Source extract
□ □ □ □ □ □ □

The mark of true intelligence, I once heard, was the ability to hold two contradictory ideas in mind1. I am reminded of this because I face just such a paradox. Every week I say to myself, ‘don’t write anymore about AI,’ and then each week here I am, saying more about it. This week I asked myself - ‘why that would be, what is my core beef, here – the underlying complex steering my hand?’ The best I can come up with is that I feel threatened in a quite particular way, more so than I can cognitively grasp. Though my opponent is formless there is something visceral to my obsession, like a picked-at scab. This is not just the usual, ‘it’s coming for my job, it’s the end of the world’ thing. This is personal. This, tellingly, is not about brains, but feelings.
Mike Hodges 1971 film, Get Carter is full of resonant lines (I can’t say how many are rooted in Ted Lewis’ novel) but it’s significant, I think, in terms of my feelings about AI and more besides, that this is my favourite…
It gets me every time. This is the point where Carter becomes an avatar for wit as much as vengeance, or vengeful wit, perhaps. On some level I think I might have seen this at an early age and felt it replicated a conclusion I had reached many years before I was old enough to see the movie, ‘OK, you can’t beat everyone up but maybe you can outsmart them’… and so the idea of being smart got attached to some kind of revenge project for not being that strong… and now, half a century down the line, when intelligence is there (allegedly) at the touch of the button I feel, I don’t know, like that character in Indiana Jones who is good with his sword, has clearly done 10,000 hours of scimitar work, at least, and then is slain without ceremony by the impudent and foreign hero’s gun.

□ □ □ □ □ □ □

Exercise set
1. In the essay about AI, who directed the 1971 film Get Carter?
2. Copy the part of the essay about AI starting at "The mark of" and ending at "brains, but feelings.", swapping "paradox" for "dilemma".

□ □ □ □ □ □ □

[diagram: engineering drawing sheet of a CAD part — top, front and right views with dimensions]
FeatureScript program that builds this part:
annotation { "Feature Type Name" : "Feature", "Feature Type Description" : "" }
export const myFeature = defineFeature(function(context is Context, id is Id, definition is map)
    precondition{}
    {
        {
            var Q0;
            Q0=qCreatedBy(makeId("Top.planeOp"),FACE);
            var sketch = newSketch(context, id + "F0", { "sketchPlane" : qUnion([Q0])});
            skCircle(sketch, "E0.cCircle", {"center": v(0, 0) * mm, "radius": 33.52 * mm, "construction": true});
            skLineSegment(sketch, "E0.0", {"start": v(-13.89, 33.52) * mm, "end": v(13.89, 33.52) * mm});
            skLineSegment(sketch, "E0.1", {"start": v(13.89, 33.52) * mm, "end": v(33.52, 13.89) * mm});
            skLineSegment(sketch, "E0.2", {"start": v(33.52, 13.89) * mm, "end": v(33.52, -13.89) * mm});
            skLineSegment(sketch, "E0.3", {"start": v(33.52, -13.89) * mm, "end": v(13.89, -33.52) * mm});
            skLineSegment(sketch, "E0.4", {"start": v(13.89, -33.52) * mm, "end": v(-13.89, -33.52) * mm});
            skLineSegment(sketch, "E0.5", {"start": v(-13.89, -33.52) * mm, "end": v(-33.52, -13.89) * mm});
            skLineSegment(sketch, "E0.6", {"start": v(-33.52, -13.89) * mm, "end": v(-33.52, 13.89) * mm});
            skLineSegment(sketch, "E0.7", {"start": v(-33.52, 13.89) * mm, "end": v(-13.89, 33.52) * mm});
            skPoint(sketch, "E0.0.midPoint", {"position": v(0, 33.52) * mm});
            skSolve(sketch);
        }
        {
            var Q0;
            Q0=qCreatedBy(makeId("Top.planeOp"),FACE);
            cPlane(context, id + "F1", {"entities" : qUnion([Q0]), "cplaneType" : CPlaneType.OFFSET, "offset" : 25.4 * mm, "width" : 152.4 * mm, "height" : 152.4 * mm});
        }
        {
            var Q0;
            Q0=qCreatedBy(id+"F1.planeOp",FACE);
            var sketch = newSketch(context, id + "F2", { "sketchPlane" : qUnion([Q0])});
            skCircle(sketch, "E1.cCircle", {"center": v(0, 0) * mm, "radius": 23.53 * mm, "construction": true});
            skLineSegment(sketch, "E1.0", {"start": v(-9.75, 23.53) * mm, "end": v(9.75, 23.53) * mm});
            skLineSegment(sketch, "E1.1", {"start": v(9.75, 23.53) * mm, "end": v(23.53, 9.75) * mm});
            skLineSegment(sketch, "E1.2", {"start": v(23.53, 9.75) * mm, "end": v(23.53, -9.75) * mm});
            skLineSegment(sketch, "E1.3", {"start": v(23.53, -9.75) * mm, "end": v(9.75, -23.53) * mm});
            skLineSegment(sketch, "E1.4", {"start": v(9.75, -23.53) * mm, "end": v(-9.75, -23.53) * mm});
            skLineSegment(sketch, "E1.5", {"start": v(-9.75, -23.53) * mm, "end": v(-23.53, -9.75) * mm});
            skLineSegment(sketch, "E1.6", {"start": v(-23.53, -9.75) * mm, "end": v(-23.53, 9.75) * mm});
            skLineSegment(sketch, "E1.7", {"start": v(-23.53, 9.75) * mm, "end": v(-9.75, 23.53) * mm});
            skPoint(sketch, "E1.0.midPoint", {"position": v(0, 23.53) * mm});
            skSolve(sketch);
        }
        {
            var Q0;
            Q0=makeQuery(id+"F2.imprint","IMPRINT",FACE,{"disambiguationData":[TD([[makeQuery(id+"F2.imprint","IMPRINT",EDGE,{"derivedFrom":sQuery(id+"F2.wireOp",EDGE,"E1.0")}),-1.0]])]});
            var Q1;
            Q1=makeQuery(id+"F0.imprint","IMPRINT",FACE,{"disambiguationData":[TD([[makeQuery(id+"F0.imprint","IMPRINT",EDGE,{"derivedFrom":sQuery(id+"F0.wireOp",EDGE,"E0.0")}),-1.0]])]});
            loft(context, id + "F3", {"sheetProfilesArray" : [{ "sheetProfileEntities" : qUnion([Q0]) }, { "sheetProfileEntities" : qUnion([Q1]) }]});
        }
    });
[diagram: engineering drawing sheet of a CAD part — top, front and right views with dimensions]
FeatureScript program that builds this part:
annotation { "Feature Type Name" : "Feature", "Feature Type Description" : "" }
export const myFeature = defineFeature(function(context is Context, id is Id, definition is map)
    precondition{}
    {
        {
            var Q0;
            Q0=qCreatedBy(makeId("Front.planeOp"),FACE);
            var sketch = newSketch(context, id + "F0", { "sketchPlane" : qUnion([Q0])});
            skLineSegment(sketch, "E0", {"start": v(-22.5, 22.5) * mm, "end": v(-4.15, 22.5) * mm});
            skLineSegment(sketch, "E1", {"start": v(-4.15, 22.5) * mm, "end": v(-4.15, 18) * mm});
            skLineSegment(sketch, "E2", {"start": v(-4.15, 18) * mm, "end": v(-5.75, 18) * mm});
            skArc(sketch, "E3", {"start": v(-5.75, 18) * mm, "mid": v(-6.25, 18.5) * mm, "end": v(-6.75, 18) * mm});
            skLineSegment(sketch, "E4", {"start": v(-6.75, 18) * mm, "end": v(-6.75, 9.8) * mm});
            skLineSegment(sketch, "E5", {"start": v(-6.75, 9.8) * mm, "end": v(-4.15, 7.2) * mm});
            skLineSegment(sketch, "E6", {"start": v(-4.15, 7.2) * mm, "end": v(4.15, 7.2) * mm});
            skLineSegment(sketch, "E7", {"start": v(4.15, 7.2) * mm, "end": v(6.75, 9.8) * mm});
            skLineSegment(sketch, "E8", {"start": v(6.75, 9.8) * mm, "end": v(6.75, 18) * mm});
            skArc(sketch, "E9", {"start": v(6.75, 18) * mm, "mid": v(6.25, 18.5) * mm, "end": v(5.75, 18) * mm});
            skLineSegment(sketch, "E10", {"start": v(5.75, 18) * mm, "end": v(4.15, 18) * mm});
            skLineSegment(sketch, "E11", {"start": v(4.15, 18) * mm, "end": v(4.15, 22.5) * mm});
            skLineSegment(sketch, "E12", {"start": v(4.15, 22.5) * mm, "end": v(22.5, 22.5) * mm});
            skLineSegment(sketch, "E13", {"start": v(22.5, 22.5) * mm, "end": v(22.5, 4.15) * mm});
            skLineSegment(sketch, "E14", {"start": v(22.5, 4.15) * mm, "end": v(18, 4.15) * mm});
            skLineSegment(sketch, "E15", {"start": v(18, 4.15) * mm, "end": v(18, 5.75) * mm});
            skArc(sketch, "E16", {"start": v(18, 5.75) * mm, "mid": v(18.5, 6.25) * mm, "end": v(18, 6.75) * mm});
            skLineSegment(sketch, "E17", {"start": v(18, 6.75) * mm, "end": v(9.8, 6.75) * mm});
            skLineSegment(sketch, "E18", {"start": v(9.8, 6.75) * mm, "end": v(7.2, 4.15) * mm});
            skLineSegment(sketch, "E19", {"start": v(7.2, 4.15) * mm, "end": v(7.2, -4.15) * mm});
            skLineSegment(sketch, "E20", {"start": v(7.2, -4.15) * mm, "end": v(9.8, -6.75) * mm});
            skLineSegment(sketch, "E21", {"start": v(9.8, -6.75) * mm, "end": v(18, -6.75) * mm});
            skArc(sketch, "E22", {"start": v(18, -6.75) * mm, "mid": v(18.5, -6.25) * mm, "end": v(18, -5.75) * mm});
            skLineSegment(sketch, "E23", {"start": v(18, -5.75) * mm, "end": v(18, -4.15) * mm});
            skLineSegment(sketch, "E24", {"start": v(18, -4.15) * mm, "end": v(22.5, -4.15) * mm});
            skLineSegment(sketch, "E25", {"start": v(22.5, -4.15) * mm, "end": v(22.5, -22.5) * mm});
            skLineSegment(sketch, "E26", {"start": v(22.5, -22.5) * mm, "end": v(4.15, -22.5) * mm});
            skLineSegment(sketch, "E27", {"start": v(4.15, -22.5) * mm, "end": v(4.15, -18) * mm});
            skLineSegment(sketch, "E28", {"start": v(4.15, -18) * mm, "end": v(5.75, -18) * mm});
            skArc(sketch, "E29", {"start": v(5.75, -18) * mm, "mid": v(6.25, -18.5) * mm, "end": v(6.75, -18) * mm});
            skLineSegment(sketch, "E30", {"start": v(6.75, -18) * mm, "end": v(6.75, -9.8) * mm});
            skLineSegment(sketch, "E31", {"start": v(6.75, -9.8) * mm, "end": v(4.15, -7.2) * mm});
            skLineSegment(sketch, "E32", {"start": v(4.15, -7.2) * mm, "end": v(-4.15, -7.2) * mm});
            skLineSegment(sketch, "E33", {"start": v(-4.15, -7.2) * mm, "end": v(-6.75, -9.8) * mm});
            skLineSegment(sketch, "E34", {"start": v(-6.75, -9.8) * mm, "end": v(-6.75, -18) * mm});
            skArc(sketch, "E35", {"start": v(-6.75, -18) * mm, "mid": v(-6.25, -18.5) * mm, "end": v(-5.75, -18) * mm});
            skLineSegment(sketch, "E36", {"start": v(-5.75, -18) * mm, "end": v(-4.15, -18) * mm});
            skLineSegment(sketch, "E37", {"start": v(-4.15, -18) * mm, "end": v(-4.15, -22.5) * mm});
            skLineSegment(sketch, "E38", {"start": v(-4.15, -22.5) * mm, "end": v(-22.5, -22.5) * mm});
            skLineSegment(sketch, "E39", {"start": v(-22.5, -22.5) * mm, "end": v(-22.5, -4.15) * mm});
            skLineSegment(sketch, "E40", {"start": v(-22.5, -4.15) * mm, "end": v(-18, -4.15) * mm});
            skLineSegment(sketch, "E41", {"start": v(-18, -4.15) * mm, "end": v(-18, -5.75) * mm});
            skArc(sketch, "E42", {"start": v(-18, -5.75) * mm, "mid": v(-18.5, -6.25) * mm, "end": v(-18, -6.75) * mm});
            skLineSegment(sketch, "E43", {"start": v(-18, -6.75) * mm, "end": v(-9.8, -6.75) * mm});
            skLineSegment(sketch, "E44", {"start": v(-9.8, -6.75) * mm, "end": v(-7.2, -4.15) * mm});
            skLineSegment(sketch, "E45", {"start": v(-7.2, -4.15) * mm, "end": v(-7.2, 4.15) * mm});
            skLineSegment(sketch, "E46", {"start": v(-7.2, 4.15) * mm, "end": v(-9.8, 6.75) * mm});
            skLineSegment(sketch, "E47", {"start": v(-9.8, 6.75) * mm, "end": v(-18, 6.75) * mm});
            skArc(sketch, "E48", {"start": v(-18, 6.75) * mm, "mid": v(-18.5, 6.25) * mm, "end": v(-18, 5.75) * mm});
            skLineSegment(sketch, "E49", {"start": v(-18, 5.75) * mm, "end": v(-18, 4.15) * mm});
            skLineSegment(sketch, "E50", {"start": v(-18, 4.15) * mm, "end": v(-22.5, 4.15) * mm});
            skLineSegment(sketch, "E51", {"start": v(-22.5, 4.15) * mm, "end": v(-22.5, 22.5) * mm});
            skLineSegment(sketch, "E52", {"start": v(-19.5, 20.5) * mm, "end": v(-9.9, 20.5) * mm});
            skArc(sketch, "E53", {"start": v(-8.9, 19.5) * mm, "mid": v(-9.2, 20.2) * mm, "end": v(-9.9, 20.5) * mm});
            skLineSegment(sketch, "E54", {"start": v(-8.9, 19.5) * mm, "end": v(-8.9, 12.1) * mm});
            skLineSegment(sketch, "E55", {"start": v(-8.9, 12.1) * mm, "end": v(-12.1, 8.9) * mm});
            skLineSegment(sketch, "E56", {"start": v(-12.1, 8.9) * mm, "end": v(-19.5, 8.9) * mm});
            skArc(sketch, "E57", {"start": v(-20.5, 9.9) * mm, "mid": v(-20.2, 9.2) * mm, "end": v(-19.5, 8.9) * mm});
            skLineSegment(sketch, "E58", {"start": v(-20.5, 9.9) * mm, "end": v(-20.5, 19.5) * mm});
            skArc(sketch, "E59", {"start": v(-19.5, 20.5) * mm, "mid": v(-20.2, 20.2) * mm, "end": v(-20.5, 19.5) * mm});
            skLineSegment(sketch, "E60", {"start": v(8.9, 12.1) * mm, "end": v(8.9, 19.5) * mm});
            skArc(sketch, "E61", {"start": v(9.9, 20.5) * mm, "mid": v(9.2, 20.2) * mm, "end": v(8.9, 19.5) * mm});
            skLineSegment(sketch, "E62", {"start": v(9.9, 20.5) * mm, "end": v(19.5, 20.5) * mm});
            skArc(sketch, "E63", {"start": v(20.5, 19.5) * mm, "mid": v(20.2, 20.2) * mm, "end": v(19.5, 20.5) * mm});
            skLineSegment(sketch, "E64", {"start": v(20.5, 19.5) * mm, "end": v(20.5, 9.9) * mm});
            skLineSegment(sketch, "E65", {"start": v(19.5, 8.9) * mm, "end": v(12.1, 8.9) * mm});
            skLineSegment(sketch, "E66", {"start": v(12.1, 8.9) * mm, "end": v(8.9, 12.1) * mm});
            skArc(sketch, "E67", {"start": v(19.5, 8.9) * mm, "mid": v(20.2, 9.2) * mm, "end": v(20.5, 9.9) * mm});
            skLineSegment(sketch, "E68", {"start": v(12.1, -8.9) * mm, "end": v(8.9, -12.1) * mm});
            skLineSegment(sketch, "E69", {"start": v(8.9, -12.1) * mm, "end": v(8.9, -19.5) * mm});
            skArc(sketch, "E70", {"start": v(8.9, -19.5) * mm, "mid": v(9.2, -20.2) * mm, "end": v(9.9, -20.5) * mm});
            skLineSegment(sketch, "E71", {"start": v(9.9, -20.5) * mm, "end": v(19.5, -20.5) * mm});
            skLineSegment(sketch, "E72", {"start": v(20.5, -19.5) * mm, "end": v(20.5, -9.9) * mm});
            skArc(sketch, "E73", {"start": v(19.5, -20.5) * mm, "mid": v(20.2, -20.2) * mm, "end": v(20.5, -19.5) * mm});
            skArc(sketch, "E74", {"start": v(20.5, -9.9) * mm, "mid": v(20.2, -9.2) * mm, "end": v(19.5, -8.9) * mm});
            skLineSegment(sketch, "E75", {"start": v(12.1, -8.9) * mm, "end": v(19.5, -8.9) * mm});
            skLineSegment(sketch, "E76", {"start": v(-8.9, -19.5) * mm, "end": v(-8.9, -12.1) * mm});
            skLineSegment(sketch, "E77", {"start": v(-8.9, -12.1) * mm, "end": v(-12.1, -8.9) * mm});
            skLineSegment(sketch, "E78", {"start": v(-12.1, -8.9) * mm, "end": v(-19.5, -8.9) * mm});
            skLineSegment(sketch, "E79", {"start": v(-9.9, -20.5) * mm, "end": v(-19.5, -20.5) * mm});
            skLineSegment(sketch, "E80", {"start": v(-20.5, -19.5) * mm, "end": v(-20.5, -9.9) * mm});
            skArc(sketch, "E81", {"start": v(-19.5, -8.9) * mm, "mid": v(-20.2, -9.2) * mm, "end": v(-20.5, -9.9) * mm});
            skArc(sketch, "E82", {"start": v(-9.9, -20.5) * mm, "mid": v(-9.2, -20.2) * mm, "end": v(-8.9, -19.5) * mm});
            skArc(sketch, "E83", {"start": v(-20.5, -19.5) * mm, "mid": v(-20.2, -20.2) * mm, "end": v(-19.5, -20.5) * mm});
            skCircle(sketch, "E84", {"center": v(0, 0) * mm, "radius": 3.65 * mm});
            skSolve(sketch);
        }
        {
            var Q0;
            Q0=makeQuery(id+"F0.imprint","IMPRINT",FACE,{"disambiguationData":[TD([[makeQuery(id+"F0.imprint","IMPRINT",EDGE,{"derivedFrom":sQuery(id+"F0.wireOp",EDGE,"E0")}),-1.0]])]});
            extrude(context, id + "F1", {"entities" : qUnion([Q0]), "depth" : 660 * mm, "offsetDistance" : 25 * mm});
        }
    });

□ □ □ □ □ □ □

Solutions by task
1. Mike Hodges

2.
The mark of true intelligence, I once heard, was the ability to hold two contradictory ideas in mind1. I am reminded of this because I face just such a dilemma. Every week I say to myself, ‘don’t write anymore about AI,’ and then each week here I am, saying more about it. This week I asked myself - ‘why that would be, what is my core beef, here – the underlying complex steering my hand?’ The best I can come up with is that I feel threatened in a quite particular way, more so than I can cognitively grasp. Though my opponent is formless there is something visceral to my obsession, like a picked-at scab. This is not just the usual, ‘it’s coming for my job, it’s the end of the world’ thing. This is personal. This, tellingly, is not about brains, but feelings.